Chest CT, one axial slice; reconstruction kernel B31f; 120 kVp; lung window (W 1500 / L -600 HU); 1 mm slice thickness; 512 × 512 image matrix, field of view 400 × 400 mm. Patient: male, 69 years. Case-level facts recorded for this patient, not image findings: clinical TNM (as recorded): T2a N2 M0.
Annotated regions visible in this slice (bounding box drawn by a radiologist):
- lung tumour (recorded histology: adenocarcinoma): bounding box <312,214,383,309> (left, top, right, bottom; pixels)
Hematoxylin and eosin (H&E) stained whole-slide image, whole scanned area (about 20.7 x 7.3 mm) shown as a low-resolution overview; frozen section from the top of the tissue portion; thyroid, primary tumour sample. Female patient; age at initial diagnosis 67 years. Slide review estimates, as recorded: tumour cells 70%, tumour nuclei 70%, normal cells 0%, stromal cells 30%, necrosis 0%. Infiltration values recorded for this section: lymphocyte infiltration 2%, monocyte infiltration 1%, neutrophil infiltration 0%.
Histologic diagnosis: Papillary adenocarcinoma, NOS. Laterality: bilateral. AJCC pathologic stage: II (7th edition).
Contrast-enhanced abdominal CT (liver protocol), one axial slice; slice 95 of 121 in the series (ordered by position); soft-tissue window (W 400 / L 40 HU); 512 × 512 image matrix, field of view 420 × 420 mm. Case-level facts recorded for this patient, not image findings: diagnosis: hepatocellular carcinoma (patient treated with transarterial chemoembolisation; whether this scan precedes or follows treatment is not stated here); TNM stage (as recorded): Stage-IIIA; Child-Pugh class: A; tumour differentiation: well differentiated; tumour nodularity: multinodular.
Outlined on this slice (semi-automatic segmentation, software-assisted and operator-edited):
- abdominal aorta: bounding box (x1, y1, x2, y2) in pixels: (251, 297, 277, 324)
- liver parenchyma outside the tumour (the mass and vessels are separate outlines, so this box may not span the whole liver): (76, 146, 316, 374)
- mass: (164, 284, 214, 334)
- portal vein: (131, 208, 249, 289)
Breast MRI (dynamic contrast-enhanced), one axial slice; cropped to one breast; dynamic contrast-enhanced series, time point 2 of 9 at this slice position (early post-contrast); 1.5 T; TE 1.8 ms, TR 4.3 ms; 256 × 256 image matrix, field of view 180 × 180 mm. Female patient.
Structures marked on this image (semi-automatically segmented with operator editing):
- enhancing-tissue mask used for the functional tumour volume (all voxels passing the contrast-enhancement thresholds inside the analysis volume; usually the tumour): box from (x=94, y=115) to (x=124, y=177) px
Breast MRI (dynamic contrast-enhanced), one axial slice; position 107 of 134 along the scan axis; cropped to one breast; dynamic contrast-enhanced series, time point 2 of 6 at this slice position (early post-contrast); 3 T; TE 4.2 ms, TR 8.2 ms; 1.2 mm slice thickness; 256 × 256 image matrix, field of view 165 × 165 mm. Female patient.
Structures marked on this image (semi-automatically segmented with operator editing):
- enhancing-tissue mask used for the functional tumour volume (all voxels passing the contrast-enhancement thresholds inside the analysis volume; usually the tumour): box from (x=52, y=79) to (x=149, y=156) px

__________________________________________________

Select and copy each line from the data that includes the word "mass".

- liver parenchyma outside the tumour (the mass and vessels are separate outlines, so this box may not span the whole liver): (76, 146, 316, 374)
- mass: (164, 284, 214, 334)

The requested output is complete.